NAIROBI, June 25 (Reuters) - Somali President Abdullahi Yusuf said on Saturday talks to advance reconciliation in his lawless country would continue following an apparently failed meeting with parliament speaker Sharif Hassan in Yemen.
"The talks will continue until the target is reached or until there is no longer a need," Yusuf said in a brief statement released to Reuters in Nairobi.
The main bone of contention between the two men's rival factions in the interim Somali government -- formed at peace talks in the relative security of neighbouring Kenya last year -- is where the returning administration should make its base.

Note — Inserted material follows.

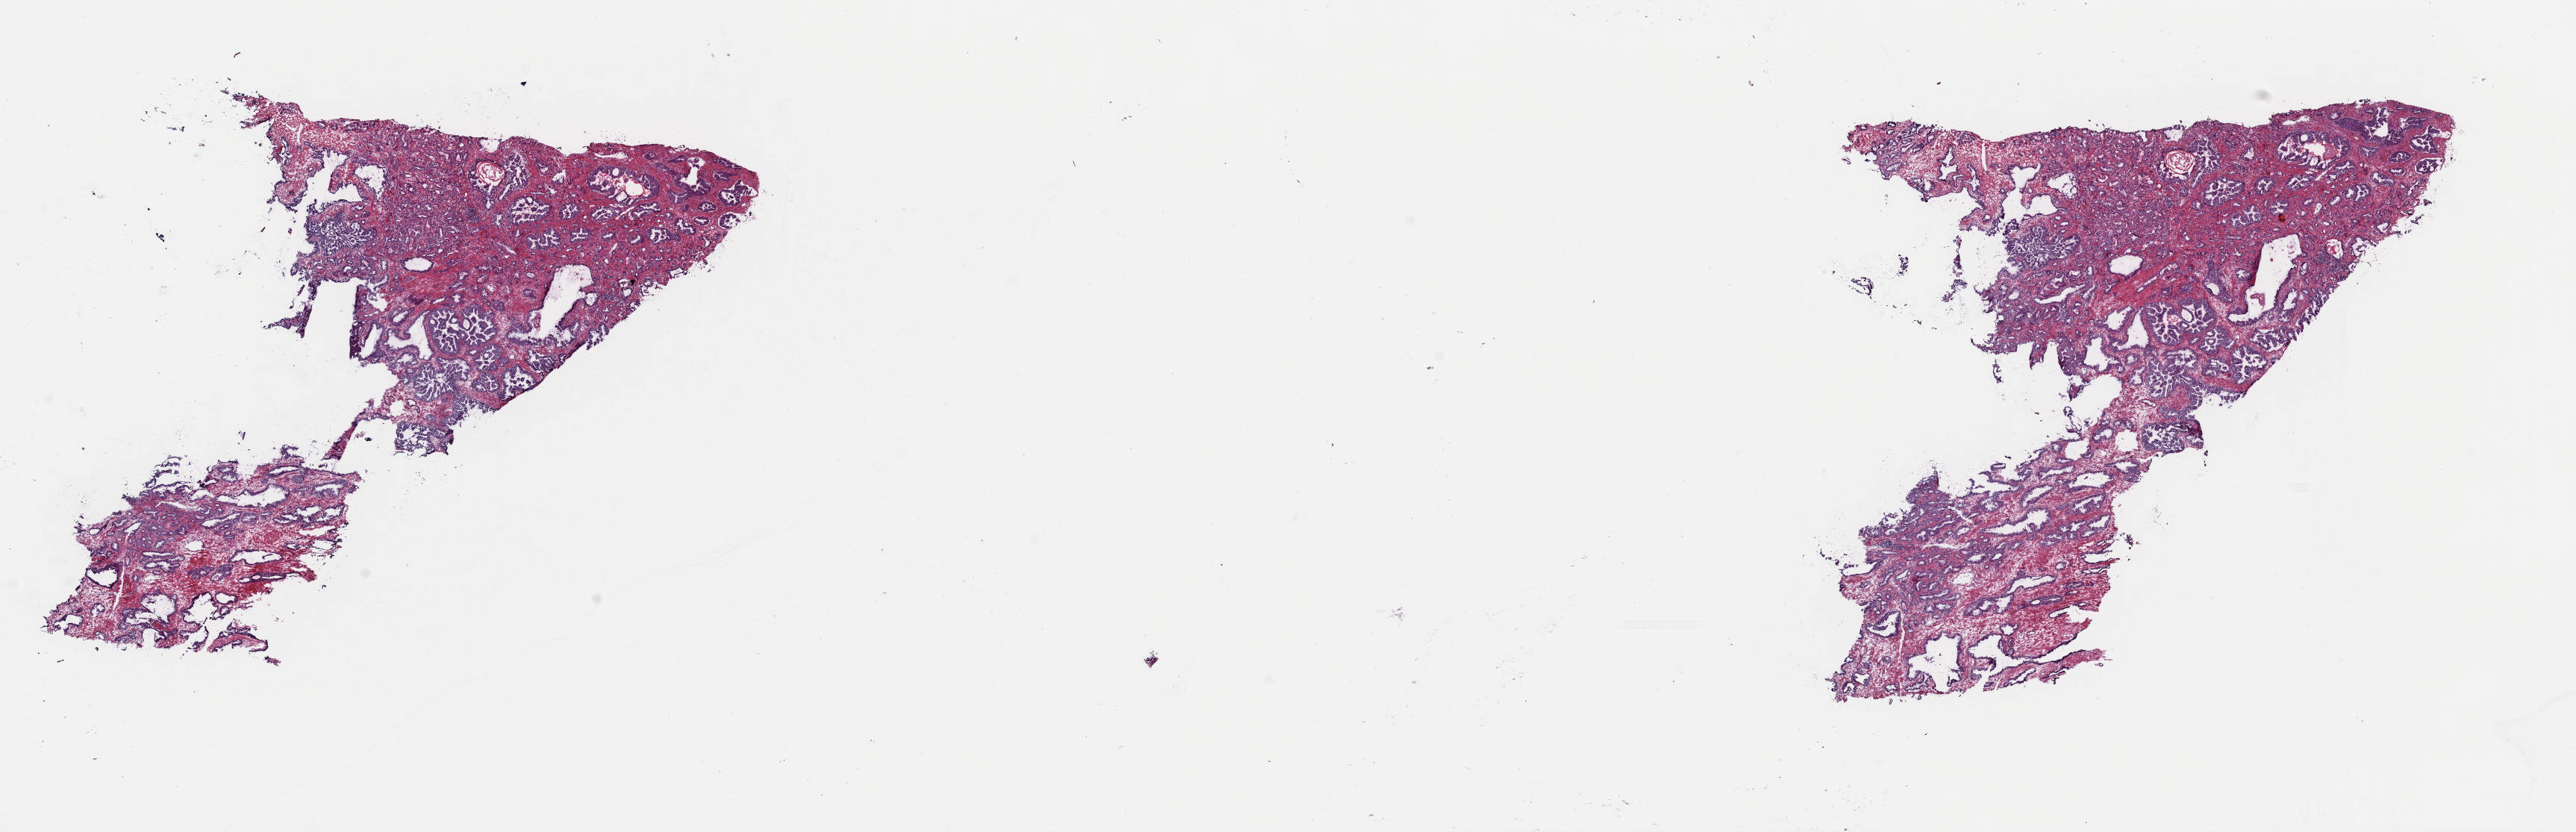
Whole-slide histology image, H&E — whole scanned area (about 27.3 x 8.8 mm) shown as a low-resolution overview. Frozen section from the top of the tissue portion. Sample: primary tumour, prostate. Male patient; age at initial diagnosis 63 years. Gleason score: 7 (3+4). Composition of this section per pathologist review: tumour cells 70%, tumour nuclei 75%, normal cells 30%, stromal cells 0%, necrosis 0%. Infiltration values recorded for this section: lymphocyte infiltration 0%, monocyte infiltration 0%, neutrophil infiltration 0%.
- histologic diagnosis: Adenocarcinoma, NOS
- laterality: bilateral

President Yusuf, his prime minister, Ali Mohamed Gedi, and lawmakers who support them say the capital Mogadishu is too dangerous and want to settle in the provincial town of Jowhar, 55 miles (90 km) north of Mogadishu.
But parliament speaker Sharif Hassan and 100 lawmakers he says are aligned with him argue the government must go to their traditional capital, as stipulated in the interim government's charter.
It is the 14th attempt to re-establish government in the anarchic Horn of Africa country, whose 10 million residents have been ruled by warlords since military dictator Mohamed Siad Barre was toppled in 1991.
Presidential spokesman Yusuf Baribari said the president's aim was "putting the country further along the road to peace and security in all the remaining districts and creating the best conditions for human and social development".
Baribari said the talks in Yemen were "another step forward" towards reconstruction.
Analysts say the apparent failure of the Yemen talks to agree on a base for the government did not bode well for future reconciliation efforts.
But Baribari said: "The president always encourages constructive dialogue for the utmost interest of the Somali people which is not negotiable for any personal gain."